Los niños deben dormir con sus padres. Especialistas afirman que no es aconsejable que los niños duerman con sus padres. Si a ti te sucede que tus hijos no quieran otra cosa más que dormir en tu habitación, no dejes de leer el siguiente informe.

Es sabido que para los más pequeños no hay nada mejor que dormir con sus padres. Pero si ese hábito o costumbre se convierte en una rutina, puede llegar a traer problemas. Dormir en la cama de los padres generalmente está contraindicado tanto por psicólogos como por pediatras.Los niños deben dormir con sus padres

Es necesario enseñar a los niños nociones de privacidad desde la más temprana edad. Cuando es todavía un bebé se puede hacer algunas concesiones, pero a partir de los 3 años de edad, dormir con los padres, puede desencadenar en el niño una limitación en su desarrollo individualidad y en la seguridad en sí mismo.

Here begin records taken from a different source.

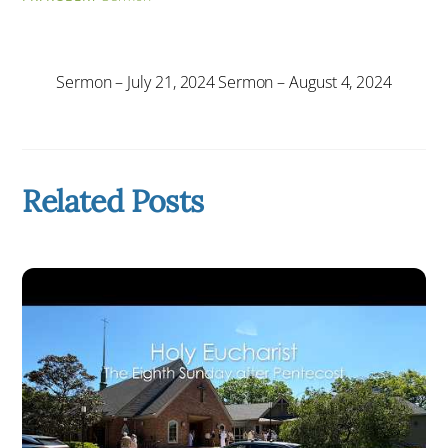
Sermon – July 21, 2024
Sermon – August 4, 2024
Related Posts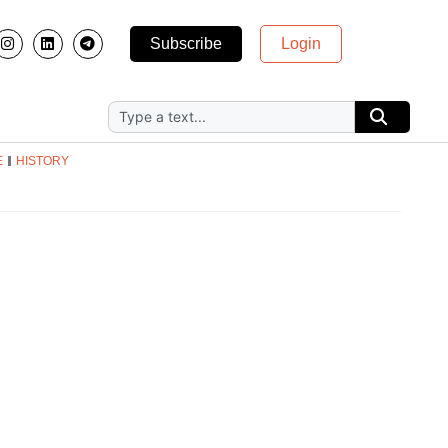
Subscribe
Login
E
HISTORY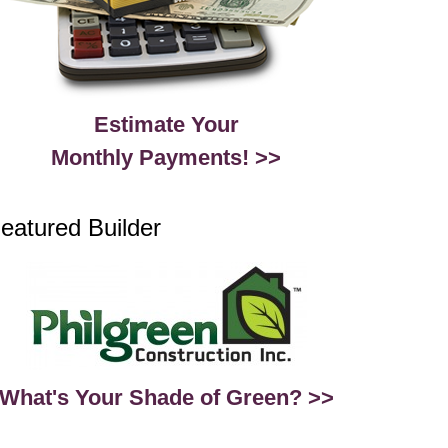
Estimate Your
Monthly Payments! >>
eatured Builder
What's Your Shade of Green? >>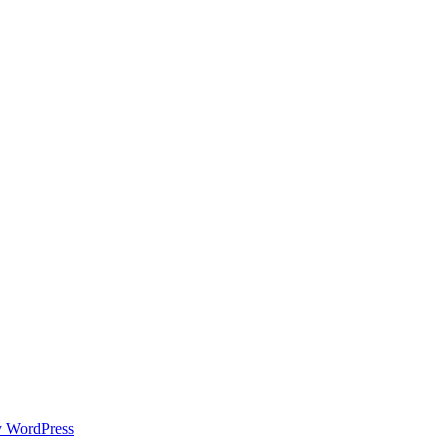
y WordPress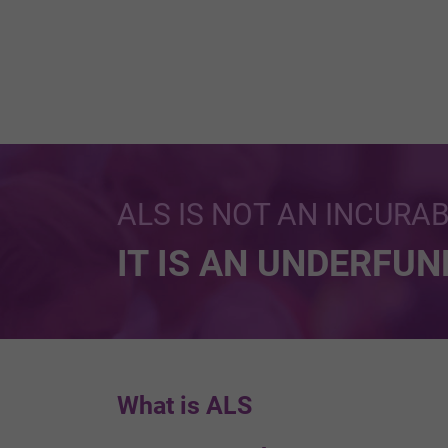
ALS IS NOT AN INCURA
IT IS AN UNDERFU
What is ALS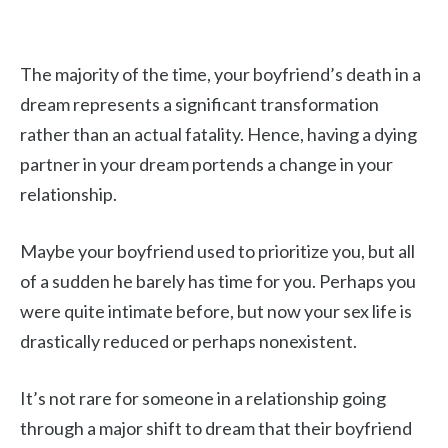
The majority of the time, your boyfriend’s death in a
dream represents a significant transformation
rather than an actual fatality. Hence, having a dying
partner in your dream portends a change in your
relationship.
Maybe your boyfriend used to prioritize you, but all
of a sudden he barely has time for you. Perhaps you
were quite intimate before, but now your sex life is
drastically reduced or perhaps nonexistent.
It’s not rare for someone in a relationship going
through a major shift to dream that their boyfriend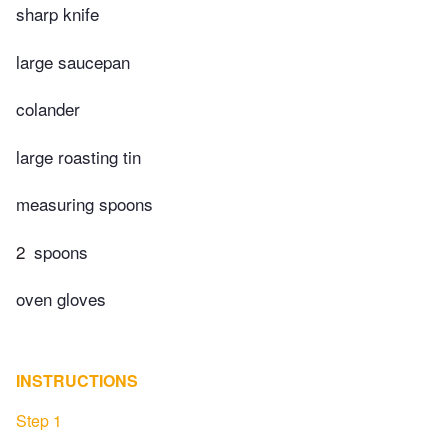
sharp knife
large saucepan
colander
large roasting tin
measuring spoons
2
spoons
oven gloves
INSTRUCTIONS
Step 1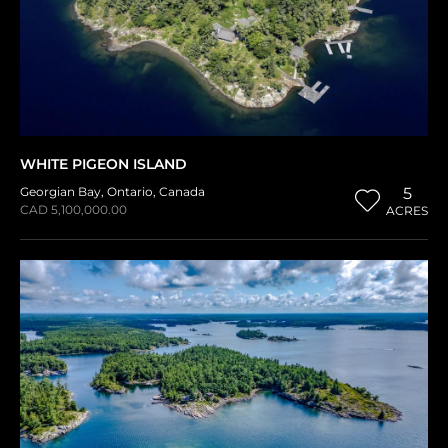
WHITE PIGEON ISLAND
Georgian Bay
,
Ontario
,
Canada
5
CAD 5,100,000.00
ACRES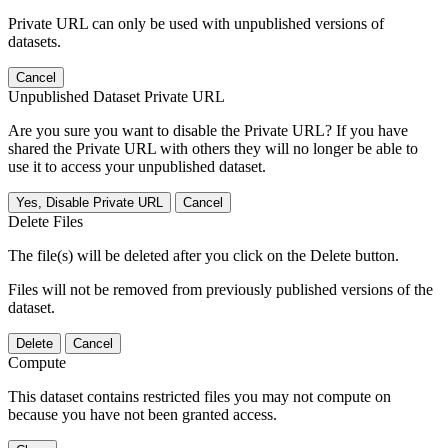
Private URL can only be used with unpublished versions of
datasets.
Cancel
Unpublished Dataset Private URL
Are you sure you want to disable the Private URL? If you have
shared the Private URL with others they will no longer be able to
use it to access your unpublished dataset.
Yes, Disable Private URL
Cancel
Delete Files
The file(s) will be deleted after you click on the Delete button.
Files will not be removed from previously published versions of the
dataset.
Delete
Cancel
Compute
This dataset contains restricted files you may not compute on
because you have not been granted access.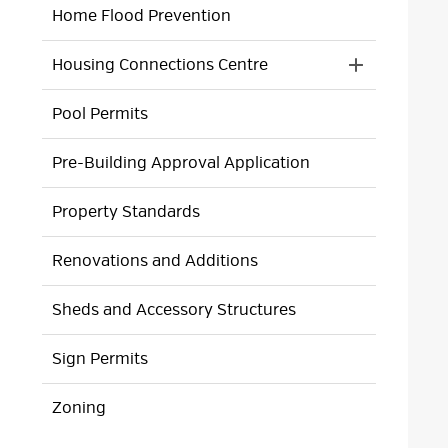
Home Flood Prevention
Housing Connections Centre
Toggle 
Section
Pool Permits
Housing
Connection
Centre
Pre-Building Approval Application
Menu
Property Standards
Renovations and Additions
Sheds and Accessory Structures
Sign Permits
Zoning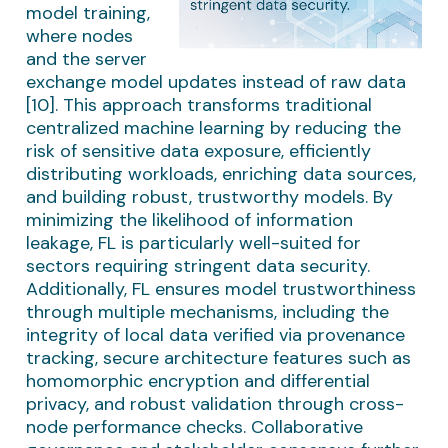
model training,
where nodes
and the server
exchange model updates instead of raw data
[10]. This approach transforms traditional
centralized machine learning by reducing the
risk of sensitive data exposure, efficiently
distributing workloads, enriching data sources,
and building robust, trustworthy models. By
minimizing the likelihood of information
leakage, FL is particularly well-suited for
sectors requiring stringent data security.
Additionally, FL ensures model trustworthiness
through multiple mechanisms, including the
integrity of local data verified via provenance
tracking, secure architecture features such as
homomorphic encryption and differential
privacy, and robust validation through cross-
node performance checks. Collaborative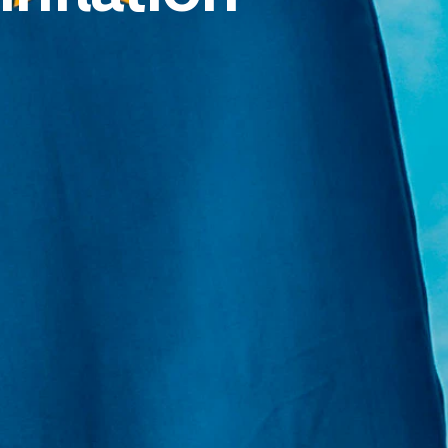
E:
Info@pantheregroup.com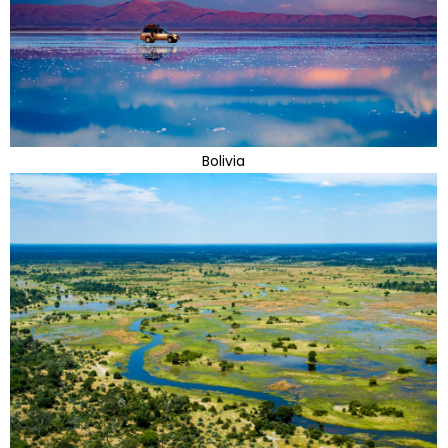
Bolivia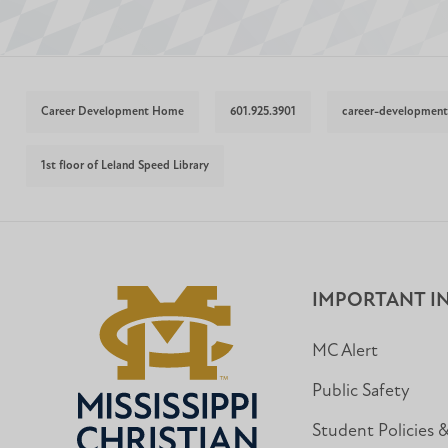
Career Development Home
601.925.3901
career-developmen
1st floor of Leland Speed Library
IMPORTANT I
MC Alert
Public Safety
Student Policies 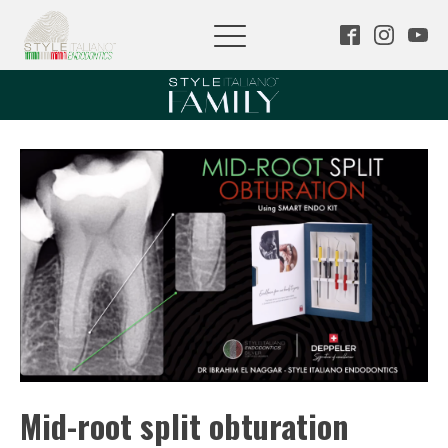
Mid-root split obturation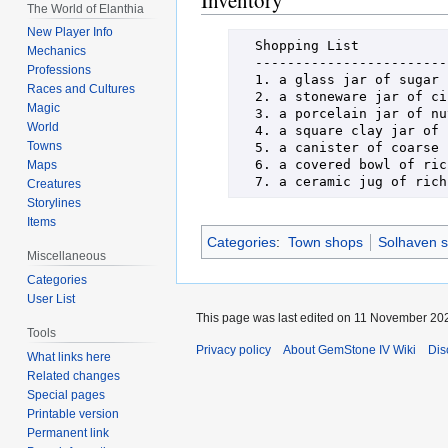
Inventory
The World of Elanthia
New Player Info
  Shopping List

Mechanics
  ----------------------------------------------------------------------

Professions
  1. a glass jar of sugar               8. a slender glass bottle of goat milk

Races and Cultures
  2. a stoneware jar of cinnamon        9. some pale lavender eggs

Magic
  3. a porcelain jar of nutmeg          10. a terracotta pot of dried oats

World
  4. a square clay jar of brown sugar   11. a tall round jar of flour

Towns
  5. a canister of coarse sea salt      12. a small covered bowl of cocoa

  6. a covered bowl of rich butter      13. some grated yellow lemon zest

Maps
Creatures
Storylines
Items
Categories
:
Town shops
Solhaven 
Miscellaneous
Categories
User List
This page was last edited on 11 November 202
Tools
Privacy policy
About GemStone IV Wiki
Dis
What links here
Related changes
Special pages
Printable version
Permanent link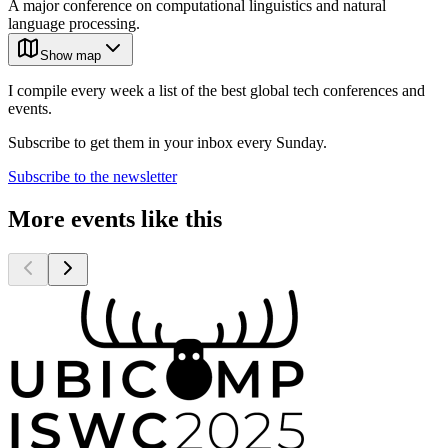
A major conference on computational linguistics and natural
language processing.
Show map
I compile every week a list of the best global tech conferences and
events.
Subscribe to get them in your inbox every Sunday.
Subscribe to the newsletter
More events like this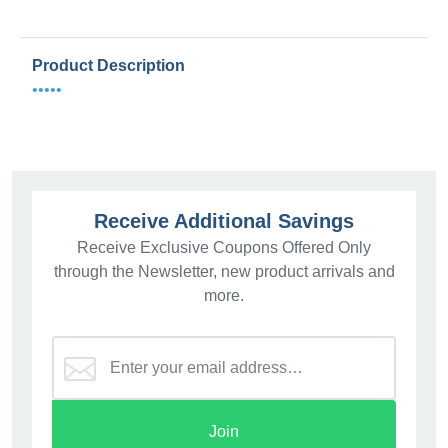
Product Description
•••••
Receive Additional Savings
Receive Exclusive Coupons Offered Only
through the Newsletter, new product arrivals and
more.
Join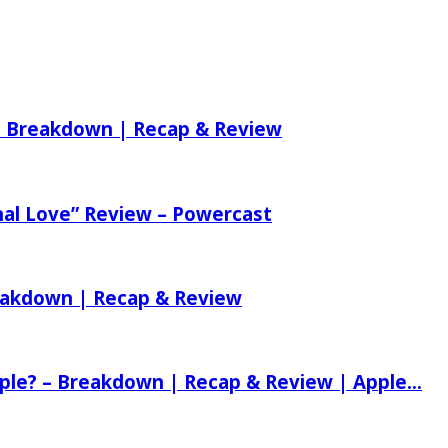
 – Breakdown | Recap & Review
nal Love” Review – Powercast
reakdown | Recap & Review
ple? – Breakdown | Recap & Review | Apple...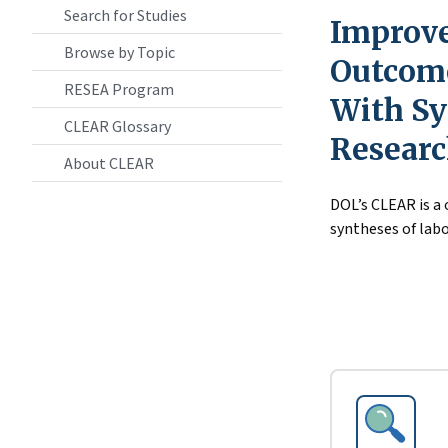
Search for Studies
Improve
Browse by Topic
Outcome
RESEA Program
With Sy
CLEAR Glossary
Resear
About CLEAR
DOL’s CLEAR is a
syntheses of labo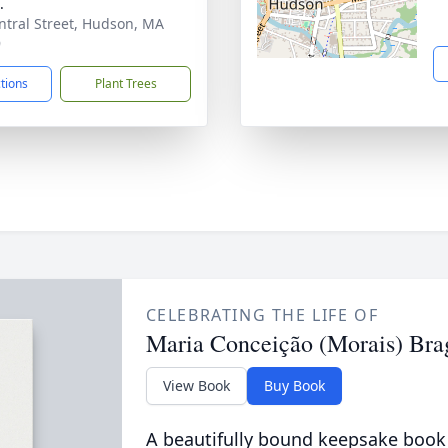
.
ntral Street, Hudson, MA
9
ctions
Plant Trees
CELEBRATING THE LIFE OF
Maria Conceição (Morais) Bra
View Book
Buy Book
A beautifully bound keepsake book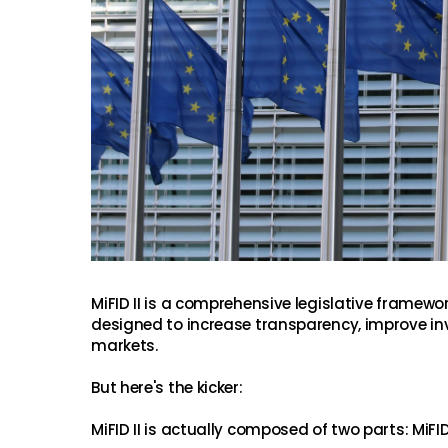
MiFID II is a comprehensive legislative framewor
designed to increase transparency, improve inv
markets.
But here's the kicker:
MiFID II is actually composed of two parts: MiFI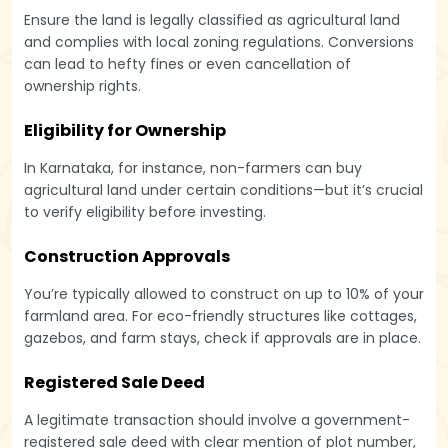
Ensure the land is legally classified as agricultural land
and complies with local zoning regulations. Conversions
can lead to hefty fines or even cancellation of
ownership rights.
Eligibility for Ownership
In Karnataka, for instance, non-farmers can buy
agricultural land under certain conditions—but it’s crucial
to verify eligibility before investing.
Construction Approvals
You’re typically allowed to construct on up to 10% of your
farmland area. For eco-friendly structures like cottages,
gazebos, and farm stays, check if approvals are in place.
Registered Sale Deed
A legitimate transaction should involve a government-
registered sale deed with clear mention of plot number,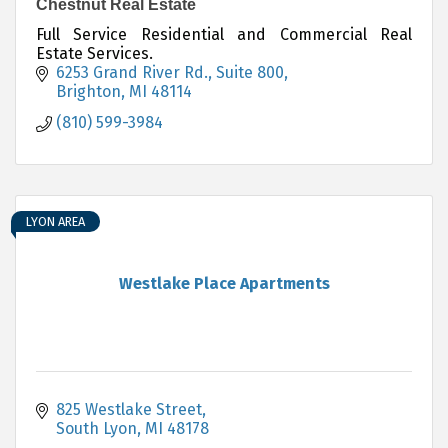
Chestnut Real Estate
Full Service Residential and Commercial Real
Estate Services.
6253 Grand River Rd., Suite 800
Brighton
MI
48114
(810) 599-3984
LYON AREA
Westlake Place Apartments
825 Westlake Street
South Lyon
MI
48178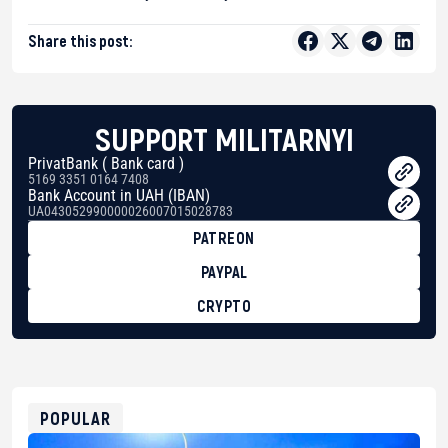
Share this post:
SUPPORT MILITARNYI
PrivatBank ( Bank card )
5169 3351 0164 7408
Bank Account in UAH (IBAN)
UA043052990000026007015028783
PATREON
PAYPAL
CRYPTO
BTC
bc1qg0z99m95fte7kj8faa7h2kvnq92wvc53exe8gm
USDT
0x8676644fA7B6d328310283cAC1065Ae01d97CEe7
ETH
0xfD02863D3289416fcF50975c9DFda13623f97758
POPULAR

Los niños deben dormir con sus padres

Muchos pequeños sufren por las noches y esto se deba a varios motivos. Los miedos a la oscuridad, a los fantasmas, monstruos, etc. Es por este motivo que el niño debe aprender a controlar sus miedos y quienes mejores para ayudarlos que sus padres.

La Paciencia es la Clave

Hay que tener mucha paciencia, pero también mucha firmeza y persistencia. Todo es una cuestión de tiempo. Cuando a tu hijo le agarre un ataque de miedo, es preferible que vayas un rato a hacerle compañía a su cama, en lugar de llevarlo a la tuya.

Así de a poco estaremos venciendo a esa idea que dormir en su habitación es separarse de sus padres. Son estos temores que llevan a que la gran mayoría de los chicos se vaya renegando a la hora de dormir.

Pero, como cualquier necesidad del ser humano, el dormir también es un proceso de aprendizaje.

Podemos dividir este proceso de aprendizaje en 3 etapas: La primera abarcaría entre los tres y los seis meses de edad, cuando el niño ya esté durmiendo solo o por lo menos con sus hermanos. Eso sería un gran paso para su intimidad así como también su autonomía.

Superada esta primera etapa, la segunda sería cuando el niño ya consigue salir de la cuna y camina, alrededor de los 12 y los 18 meses de edad, así la ansiedad de separación irá decreciendo poco a poco a los tres años de edad.

Finalmente, como cuarta etapa, a los cuatro años, empezarán a aceptar la separación parcial de sus padres porque a esta edad ya empiezan a ir al colegio y comparten tiempo con sus pares.